According to Ozonas, there are 34 active student dancers in the organization this spring. To join the ensemble, students are not required to have any previous dance experience, nor do they have to be Latinx, although many have some relation to or affinity for the culture.
Ayala, who does not consider herself Latinx, had been interested in joining Sabrosura since last year and auditioned this fall because she had a less busy schedule. She cited her love for dance and the encouragement of friends as key factors in prompting her to venture into the Sabro family.
“Growing up … I had never done any Latin dancing,” Ayala said. “I think the kind of dancing that I did was more like ballet and contemporary, and that’s very individual and you don’t get that feeling of social gathering. I feel like Sabro really provides that. Sabro at the end of the day is a family.”
A group of students affiliated with La Casa Cultural, Yale’s Latino cultural center, founded Sabrosura in 2007 as an outlet for cultural expression and celebration through dance. The organization received funding and support for its spring shows from a multitude of organizations, including La Casa, the Undergraduate Organizations Committee and the Morse College Creative and Performing Arts Award.
Since its inception, the organization has been housed at La Casa. From there, it receives the resources necessary to market and put on performances. According to Carolina Dávila, La Casa assistant director, the funds presented to Sabrosura support the costs of the showcases, including costume design, photography and event promotion.
This year’s Sabrosura spring showcase also received funding from a Creative and Performing Arts Award grant through Morse College. According to Micah Luce, operations manager for Saybrook College, the CPA Awards support on-campus dramatic, musical, dance, video, film, literary and comedy productions.

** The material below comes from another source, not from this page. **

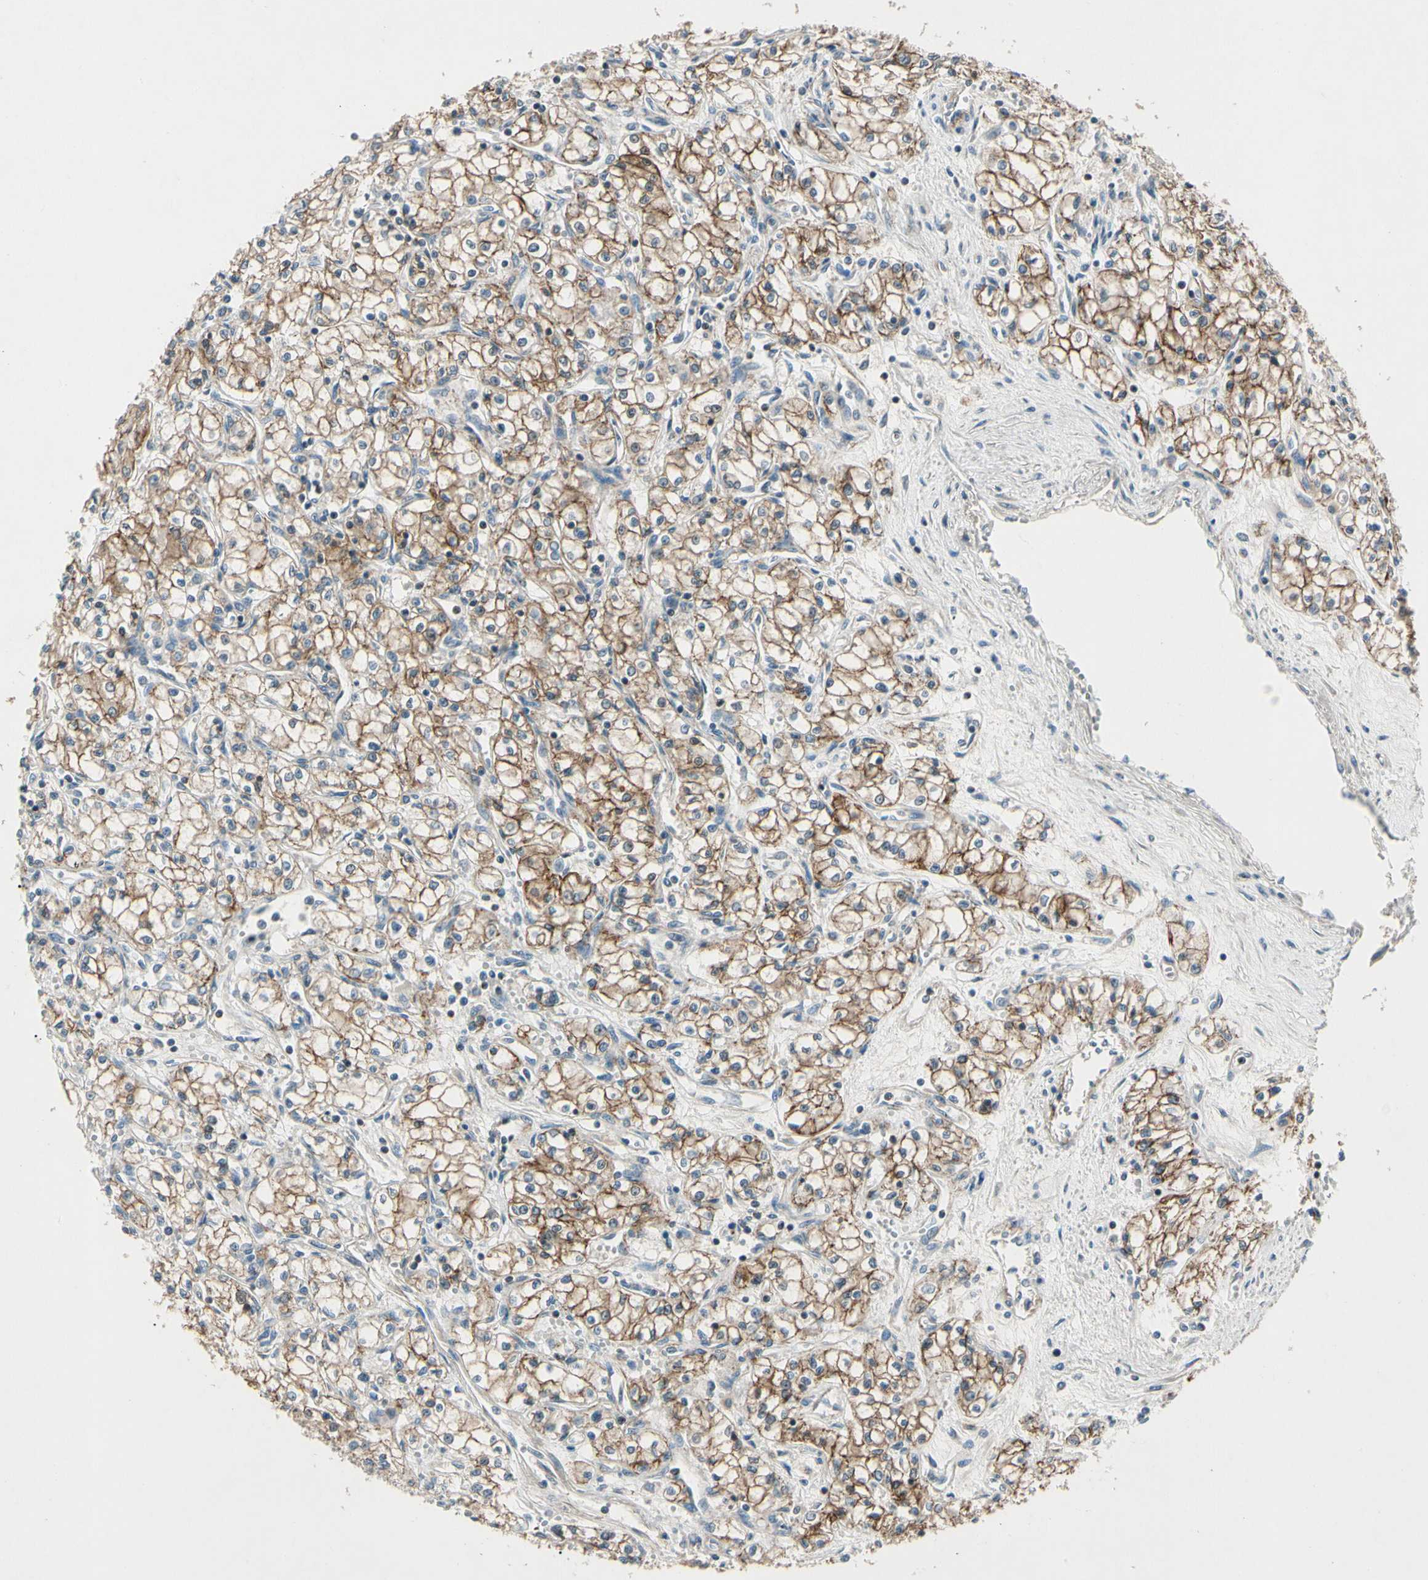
{"staining": {"intensity": "moderate", "quantity": ">75%", "location": "cytoplasmic/membranous"}, "tissue": "renal cancer", "cell_type": "Tumor cells", "image_type": "cancer", "snomed": [{"axis": "morphology", "description": "Normal tissue, NOS"}, {"axis": "morphology", "description": "Adenocarcinoma, NOS"}, {"axis": "topography", "description": "Kidney"}], "caption": "This micrograph reveals immunohistochemistry staining of human renal cancer (adenocarcinoma), with medium moderate cytoplasmic/membranous expression in about >75% of tumor cells.", "gene": "CDH6", "patient": {"sex": "male", "age": 59}}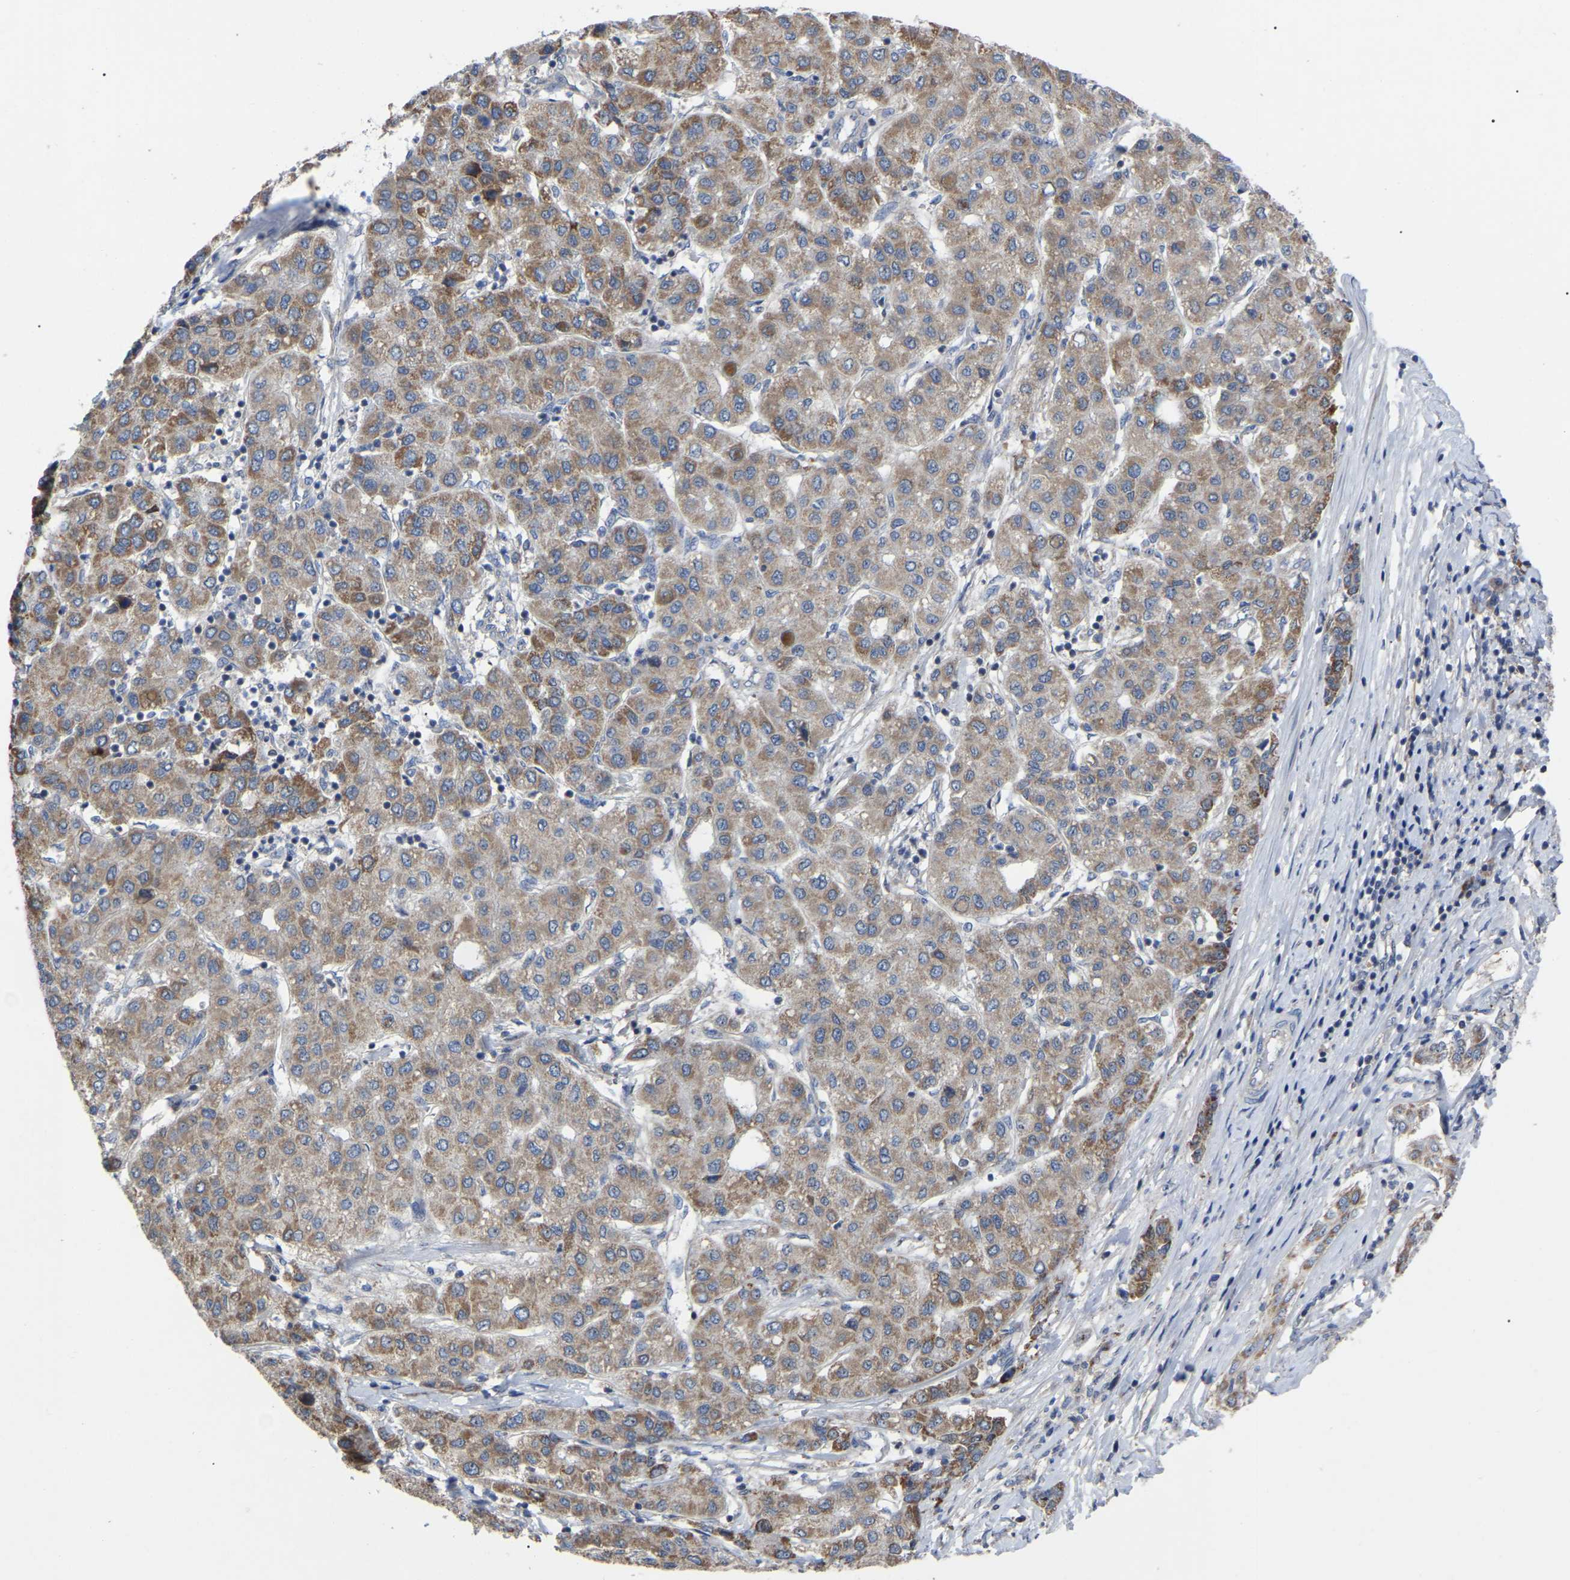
{"staining": {"intensity": "moderate", "quantity": ">75%", "location": "cytoplasmic/membranous"}, "tissue": "liver cancer", "cell_type": "Tumor cells", "image_type": "cancer", "snomed": [{"axis": "morphology", "description": "Carcinoma, Hepatocellular, NOS"}, {"axis": "topography", "description": "Liver"}], "caption": "Hepatocellular carcinoma (liver) tissue reveals moderate cytoplasmic/membranous positivity in about >75% of tumor cells, visualized by immunohistochemistry. The protein is shown in brown color, while the nuclei are stained blue.", "gene": "NOP53", "patient": {"sex": "male", "age": 65}}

Luce said the process of reviewing applications for the award was intricate, and noted that the oversight of fund distribution is subject to the grant and the details listed on the CPA website.
Sabrosura obtained the CPA funding thanks to efforts of Mykaela Johnson ’19, Sabrosura’s treasurer, who applied for the grant earlier this semester through Morse, her residential college. Johnson was in charge of overseeing the troupe’s expenses and purchasing the necessary pieces for their show.
“We try to give each group that performs, once we know an idea of all the funding, a basic idea of how much they can spend for their costumes,” Johnson said. “Usually it will go towards things like dresses for the female dancers or accessories like bowties and hair flowers.
Sabrosura will holds its final shows on Friday at 6 p.m. and 9 p.m.